17. Впрочем, Марцелл вышел из дела невредим и, посмеиваясь над своими мастерами и механиками, сказал: «Не довольно ли нам воевать с этим Бриареем от геометрии, который вычерпывает из моря наши суда, а потом с позором швыряет их прочь, и превзошел сказочных сторуких великанов — столько снарядов он в нас мечет!» И в самом деле, прочие сиракузяне были как бы телом Архимедовых устройств, душою же, приводящею все в движение, был он один: лишь его машины обороняли город и отражали натиск неприятеля, тогда как все остальное оружие лежало без движения.

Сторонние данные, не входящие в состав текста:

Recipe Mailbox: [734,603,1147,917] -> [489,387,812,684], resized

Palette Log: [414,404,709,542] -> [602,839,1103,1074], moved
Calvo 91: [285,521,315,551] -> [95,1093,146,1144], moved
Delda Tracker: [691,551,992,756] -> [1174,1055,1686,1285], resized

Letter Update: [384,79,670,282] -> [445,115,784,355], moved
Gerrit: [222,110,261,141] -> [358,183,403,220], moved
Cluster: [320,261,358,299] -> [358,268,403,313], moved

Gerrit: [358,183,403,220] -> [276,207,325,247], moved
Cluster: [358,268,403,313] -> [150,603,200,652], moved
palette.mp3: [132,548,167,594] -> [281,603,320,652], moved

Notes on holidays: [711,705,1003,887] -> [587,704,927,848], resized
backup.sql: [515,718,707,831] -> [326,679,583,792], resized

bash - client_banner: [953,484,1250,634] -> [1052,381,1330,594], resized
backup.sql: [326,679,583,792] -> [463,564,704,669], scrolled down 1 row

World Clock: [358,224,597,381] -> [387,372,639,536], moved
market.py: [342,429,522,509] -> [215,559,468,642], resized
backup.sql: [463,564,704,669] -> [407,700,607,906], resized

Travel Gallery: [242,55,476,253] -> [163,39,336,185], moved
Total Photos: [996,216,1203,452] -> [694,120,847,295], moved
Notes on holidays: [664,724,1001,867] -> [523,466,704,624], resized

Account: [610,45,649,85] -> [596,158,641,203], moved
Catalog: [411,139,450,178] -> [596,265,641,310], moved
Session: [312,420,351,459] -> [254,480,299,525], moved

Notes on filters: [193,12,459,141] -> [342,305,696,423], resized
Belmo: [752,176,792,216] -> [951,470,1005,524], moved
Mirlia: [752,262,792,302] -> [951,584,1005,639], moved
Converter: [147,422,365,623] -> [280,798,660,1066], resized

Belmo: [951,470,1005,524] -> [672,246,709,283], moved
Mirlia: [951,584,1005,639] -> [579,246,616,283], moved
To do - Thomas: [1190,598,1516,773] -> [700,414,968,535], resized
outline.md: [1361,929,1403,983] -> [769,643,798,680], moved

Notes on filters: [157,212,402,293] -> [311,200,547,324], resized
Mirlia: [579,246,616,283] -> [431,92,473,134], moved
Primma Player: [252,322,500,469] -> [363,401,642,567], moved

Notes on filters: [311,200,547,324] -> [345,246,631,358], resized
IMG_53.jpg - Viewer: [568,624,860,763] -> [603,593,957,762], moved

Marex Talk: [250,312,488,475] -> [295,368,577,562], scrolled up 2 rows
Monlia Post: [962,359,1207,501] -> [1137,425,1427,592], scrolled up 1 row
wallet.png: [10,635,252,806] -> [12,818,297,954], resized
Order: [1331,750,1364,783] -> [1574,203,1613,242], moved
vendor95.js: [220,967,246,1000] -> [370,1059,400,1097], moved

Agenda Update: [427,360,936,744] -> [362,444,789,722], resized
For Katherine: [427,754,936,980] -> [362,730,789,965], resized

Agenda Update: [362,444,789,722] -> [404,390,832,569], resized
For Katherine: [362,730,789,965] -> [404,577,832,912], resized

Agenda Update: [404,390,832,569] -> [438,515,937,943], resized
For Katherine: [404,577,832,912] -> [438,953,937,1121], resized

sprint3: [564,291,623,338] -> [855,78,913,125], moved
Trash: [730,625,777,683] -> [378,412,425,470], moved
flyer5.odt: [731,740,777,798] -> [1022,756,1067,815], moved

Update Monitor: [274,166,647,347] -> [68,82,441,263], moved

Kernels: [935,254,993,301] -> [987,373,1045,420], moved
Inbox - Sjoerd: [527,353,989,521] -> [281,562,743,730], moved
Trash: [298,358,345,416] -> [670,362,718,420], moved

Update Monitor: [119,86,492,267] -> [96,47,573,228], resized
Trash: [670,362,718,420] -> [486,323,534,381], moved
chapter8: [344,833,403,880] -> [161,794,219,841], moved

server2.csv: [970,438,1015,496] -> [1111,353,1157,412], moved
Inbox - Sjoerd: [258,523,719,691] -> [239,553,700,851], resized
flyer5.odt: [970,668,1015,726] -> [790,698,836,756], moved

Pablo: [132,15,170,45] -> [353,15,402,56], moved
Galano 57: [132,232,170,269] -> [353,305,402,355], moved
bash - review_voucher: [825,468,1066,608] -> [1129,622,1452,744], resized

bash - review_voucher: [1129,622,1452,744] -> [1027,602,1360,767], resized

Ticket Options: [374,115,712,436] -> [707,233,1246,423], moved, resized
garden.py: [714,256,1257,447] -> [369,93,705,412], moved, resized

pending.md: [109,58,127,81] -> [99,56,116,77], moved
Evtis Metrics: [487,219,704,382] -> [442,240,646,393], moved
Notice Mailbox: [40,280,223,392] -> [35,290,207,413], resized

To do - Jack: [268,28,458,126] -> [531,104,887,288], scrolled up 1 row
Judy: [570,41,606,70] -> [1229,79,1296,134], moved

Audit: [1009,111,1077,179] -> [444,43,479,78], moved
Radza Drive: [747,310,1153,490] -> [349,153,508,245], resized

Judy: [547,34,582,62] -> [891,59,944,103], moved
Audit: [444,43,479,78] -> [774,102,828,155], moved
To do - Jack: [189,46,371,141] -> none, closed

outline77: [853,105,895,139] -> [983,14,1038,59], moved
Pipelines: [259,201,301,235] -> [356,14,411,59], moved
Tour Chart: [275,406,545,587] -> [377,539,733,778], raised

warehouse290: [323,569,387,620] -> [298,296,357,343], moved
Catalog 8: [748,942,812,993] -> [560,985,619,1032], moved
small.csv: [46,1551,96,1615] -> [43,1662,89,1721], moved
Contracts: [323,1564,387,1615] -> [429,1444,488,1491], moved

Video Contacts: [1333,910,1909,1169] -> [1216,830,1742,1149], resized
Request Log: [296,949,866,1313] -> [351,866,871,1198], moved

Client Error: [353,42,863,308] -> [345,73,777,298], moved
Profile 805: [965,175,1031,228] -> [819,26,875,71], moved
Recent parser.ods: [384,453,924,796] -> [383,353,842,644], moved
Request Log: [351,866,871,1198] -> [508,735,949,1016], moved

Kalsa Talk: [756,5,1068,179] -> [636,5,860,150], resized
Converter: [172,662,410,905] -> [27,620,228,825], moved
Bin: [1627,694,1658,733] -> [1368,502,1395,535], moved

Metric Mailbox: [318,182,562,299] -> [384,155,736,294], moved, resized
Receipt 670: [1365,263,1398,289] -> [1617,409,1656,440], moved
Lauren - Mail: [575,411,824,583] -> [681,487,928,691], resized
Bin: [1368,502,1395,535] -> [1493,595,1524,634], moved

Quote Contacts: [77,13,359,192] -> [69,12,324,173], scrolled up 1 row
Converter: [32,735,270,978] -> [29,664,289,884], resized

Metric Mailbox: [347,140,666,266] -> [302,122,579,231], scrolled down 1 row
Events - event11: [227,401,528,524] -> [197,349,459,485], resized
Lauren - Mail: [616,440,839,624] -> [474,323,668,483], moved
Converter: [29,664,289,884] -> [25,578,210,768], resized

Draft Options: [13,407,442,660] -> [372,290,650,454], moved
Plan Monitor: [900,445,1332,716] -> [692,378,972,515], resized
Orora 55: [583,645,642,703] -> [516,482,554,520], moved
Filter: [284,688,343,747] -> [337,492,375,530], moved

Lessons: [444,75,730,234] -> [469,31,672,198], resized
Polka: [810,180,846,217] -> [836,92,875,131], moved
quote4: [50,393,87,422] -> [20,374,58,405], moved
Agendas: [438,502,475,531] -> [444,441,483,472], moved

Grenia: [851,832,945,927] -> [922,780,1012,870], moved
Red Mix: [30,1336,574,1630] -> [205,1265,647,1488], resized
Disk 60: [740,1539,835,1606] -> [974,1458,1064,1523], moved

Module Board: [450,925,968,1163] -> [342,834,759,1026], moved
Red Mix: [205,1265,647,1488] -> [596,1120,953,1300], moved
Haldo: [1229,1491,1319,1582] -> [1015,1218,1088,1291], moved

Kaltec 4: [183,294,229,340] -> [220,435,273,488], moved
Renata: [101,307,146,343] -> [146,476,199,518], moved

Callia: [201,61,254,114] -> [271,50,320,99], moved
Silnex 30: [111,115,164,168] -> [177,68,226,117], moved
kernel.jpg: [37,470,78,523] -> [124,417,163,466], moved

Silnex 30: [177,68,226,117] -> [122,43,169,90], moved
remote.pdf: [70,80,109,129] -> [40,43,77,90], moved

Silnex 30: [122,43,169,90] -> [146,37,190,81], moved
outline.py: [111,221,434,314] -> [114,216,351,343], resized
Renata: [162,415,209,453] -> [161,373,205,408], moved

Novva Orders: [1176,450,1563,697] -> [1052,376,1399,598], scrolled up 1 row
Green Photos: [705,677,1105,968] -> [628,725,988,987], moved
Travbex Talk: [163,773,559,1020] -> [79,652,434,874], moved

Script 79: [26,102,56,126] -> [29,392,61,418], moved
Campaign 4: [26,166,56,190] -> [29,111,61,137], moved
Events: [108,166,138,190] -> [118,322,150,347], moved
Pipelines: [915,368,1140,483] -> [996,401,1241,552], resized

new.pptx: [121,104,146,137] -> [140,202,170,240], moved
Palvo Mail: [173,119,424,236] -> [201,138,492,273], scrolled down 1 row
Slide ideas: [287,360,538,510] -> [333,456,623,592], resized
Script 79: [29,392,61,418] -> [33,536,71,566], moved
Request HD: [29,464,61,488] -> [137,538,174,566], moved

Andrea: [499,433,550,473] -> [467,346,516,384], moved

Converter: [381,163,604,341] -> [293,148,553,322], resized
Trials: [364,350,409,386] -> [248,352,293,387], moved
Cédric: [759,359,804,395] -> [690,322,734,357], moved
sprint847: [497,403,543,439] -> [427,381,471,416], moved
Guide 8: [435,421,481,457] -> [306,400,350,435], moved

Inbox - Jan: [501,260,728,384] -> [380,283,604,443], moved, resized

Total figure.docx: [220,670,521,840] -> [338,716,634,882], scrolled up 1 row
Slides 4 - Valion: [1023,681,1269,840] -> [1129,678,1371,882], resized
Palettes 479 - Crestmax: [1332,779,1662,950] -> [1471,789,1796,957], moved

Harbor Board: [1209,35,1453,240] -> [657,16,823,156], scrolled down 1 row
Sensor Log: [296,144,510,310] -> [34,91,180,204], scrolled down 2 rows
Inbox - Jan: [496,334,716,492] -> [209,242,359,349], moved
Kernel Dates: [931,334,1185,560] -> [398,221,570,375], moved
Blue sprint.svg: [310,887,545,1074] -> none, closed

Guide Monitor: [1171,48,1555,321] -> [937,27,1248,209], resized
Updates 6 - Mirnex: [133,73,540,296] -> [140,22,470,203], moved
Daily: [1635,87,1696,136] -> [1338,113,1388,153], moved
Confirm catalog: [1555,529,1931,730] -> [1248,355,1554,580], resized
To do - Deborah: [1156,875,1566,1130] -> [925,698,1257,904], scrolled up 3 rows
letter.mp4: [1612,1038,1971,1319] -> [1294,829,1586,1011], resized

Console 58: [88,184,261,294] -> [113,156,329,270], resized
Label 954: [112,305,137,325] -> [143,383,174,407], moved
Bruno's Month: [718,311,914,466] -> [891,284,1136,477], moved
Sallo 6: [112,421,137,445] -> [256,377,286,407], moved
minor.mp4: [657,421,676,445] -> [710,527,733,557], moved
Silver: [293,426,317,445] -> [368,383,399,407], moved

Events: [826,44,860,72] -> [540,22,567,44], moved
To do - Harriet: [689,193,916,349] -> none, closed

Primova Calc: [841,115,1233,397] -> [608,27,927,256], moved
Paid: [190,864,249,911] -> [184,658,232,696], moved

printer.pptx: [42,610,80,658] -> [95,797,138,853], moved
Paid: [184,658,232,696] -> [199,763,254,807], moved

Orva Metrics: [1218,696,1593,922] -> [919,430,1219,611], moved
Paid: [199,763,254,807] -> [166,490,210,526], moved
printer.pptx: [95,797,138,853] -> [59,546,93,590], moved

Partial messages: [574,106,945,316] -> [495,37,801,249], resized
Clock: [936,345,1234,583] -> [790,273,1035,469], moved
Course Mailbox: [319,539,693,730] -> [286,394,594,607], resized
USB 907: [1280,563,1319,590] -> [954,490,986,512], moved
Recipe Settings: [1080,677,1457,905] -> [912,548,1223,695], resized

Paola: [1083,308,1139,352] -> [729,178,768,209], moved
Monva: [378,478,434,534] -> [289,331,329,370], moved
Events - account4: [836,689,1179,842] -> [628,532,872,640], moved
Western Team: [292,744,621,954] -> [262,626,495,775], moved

В конце концов, видя, что римляне запуганы до крайности и что, едва заметив на стене веревку или кусок дерева, они поднимают отчаянный крик и пускаются наутек в полной уверенности, будто Архимед наводит на них какую-то машину, — Марцелл отказался от дальнейших стычек и приступов, решив положиться на время.

Архимед был человеком такого возвышенного образа мыслей, такой глубины души и богатства познаний, что о вещах, доставивших ему славу ума не смертного, а божественного, не пожелал написать ничего, но, считая сооружение машин и вообще всякое искусство, сопричастное повседневным нуждам, низменным и грубым, все свое рвение обратил на такие занятия, в которых красота и совершенство пребывают не смешанными с потребностями жизни, — занятия, не сравнимые ни с какими другими, представляющие собою своего рода состязание между материей и доказательством, и в этом состязании первая являет величие и красоту, а второе — точность и невиданную силу: во всей геометрии не найти более трудных и сложных задач, объясненных посредством более простых и прозрачных основных положений. Некоторые приписывают это природному дарованию Архимеда, другие же считают, что лишь благодаря огромному труду все до малейших частностей у него кажется возникшим легко и без всякого труда. Собственными силами вряд ли кто найдет предлагаемое Архимедом доказательство, но стоит углубиться в него — и появляется уверенность, что ты и сам мог бы его открыть: таким легким и быстрым путем ведет к цели Архимед. И нельзя не верить рассказам, будто он был тайно очарован некоей сиреной, не покидавшей его ни на миг, а потому забывал о пище и об уходе за телом, и его нередко силой приходилось тащить мыться и умащаться, но и в бане он продолжал чертить геометрические фигуры на золе очага и даже на собственном теле, натертом маслом, проводил пальцем какие-то линии — поистине вдохновленный Музами, весь во власти великого наслаждения. Он совершил множество замечательных открытий, но просил друзей и родственников поставить на его могиле лишь цилиндр с шаром внутри и надписать расчет соотношения их объемов.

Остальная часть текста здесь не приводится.